--- Data for review Enclosed Below ---

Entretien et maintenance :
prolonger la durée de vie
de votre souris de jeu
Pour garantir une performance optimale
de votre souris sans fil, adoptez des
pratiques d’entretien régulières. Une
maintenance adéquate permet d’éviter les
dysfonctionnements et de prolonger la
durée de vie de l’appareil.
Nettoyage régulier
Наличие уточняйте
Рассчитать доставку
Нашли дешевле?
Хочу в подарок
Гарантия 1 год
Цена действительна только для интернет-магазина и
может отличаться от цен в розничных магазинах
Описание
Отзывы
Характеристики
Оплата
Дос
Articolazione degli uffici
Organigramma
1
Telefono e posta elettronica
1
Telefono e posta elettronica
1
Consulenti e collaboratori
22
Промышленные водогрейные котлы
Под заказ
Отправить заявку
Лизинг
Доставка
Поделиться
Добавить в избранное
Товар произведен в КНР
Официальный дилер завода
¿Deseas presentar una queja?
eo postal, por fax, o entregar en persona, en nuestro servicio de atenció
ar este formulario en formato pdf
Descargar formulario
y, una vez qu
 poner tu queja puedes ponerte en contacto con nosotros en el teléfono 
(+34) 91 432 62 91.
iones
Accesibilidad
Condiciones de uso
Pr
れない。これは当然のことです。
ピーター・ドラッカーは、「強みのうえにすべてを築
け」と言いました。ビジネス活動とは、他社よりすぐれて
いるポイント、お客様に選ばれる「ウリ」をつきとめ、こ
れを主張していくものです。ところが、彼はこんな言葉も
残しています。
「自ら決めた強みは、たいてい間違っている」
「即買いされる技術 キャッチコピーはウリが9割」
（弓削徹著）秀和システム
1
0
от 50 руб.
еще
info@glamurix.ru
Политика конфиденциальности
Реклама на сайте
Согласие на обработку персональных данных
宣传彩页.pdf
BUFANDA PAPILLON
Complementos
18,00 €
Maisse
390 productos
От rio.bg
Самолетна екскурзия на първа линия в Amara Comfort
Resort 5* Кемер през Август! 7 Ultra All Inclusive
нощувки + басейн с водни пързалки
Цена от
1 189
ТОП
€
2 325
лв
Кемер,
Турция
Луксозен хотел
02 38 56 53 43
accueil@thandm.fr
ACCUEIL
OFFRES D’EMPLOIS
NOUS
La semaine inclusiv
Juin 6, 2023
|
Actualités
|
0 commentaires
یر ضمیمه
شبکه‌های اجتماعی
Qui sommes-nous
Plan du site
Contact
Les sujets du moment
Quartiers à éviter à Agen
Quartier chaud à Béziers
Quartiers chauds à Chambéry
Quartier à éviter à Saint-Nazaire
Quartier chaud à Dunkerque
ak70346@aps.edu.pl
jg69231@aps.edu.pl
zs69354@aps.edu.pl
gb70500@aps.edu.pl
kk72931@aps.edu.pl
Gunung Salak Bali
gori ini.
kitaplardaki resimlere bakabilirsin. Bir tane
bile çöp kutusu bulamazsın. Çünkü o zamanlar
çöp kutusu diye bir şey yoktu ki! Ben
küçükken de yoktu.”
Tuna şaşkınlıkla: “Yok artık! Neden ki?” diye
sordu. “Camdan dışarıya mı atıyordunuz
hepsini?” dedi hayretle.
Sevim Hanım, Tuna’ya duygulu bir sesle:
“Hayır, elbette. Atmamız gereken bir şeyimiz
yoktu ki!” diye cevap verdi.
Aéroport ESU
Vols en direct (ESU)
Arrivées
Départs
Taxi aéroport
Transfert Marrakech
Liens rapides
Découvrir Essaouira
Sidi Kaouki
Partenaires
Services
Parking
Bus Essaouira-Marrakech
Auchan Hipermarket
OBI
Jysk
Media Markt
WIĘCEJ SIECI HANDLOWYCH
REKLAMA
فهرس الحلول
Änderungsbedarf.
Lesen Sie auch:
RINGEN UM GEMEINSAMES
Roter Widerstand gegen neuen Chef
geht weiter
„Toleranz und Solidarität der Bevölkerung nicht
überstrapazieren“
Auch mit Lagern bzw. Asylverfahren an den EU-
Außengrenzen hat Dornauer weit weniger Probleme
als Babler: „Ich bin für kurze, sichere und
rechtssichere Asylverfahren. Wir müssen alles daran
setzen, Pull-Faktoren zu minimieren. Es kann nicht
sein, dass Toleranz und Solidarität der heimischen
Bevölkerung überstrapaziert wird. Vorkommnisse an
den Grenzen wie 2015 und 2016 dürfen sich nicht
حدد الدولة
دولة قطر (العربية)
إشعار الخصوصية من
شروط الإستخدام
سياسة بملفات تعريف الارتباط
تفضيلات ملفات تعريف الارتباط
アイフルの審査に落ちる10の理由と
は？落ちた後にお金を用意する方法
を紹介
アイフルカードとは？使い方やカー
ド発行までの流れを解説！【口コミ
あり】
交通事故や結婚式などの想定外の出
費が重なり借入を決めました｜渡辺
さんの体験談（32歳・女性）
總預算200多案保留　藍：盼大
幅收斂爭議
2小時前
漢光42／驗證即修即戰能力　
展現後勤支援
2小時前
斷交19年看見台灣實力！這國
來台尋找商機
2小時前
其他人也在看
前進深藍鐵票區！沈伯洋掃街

--- End of Enclosed Data for review ---

What to work on: Can you rewrite the data from its start through the line containing "Цена действительна только", replacing "souris" with "manette" and leaving everything else unchanged?

Reply to the exercise:
Entretien et maintenance :
prolonger la durée de vie
de votre manette de jeu
Pour garantir une performance optimale
de votre manette sans fil, adoptez des
pratiques d’entretien régulières. Une
maintenance adéquate permet d’éviter les
dysfonctionnements et de prolonger la
durée de vie de l’appareil.
Nettoyage régulier
Наличие уточняйте
Рассчитать доставку
Нашли дешевле?
Хочу в подарок
Гарантия 1 год
Цена действительна только для интернет-магазина и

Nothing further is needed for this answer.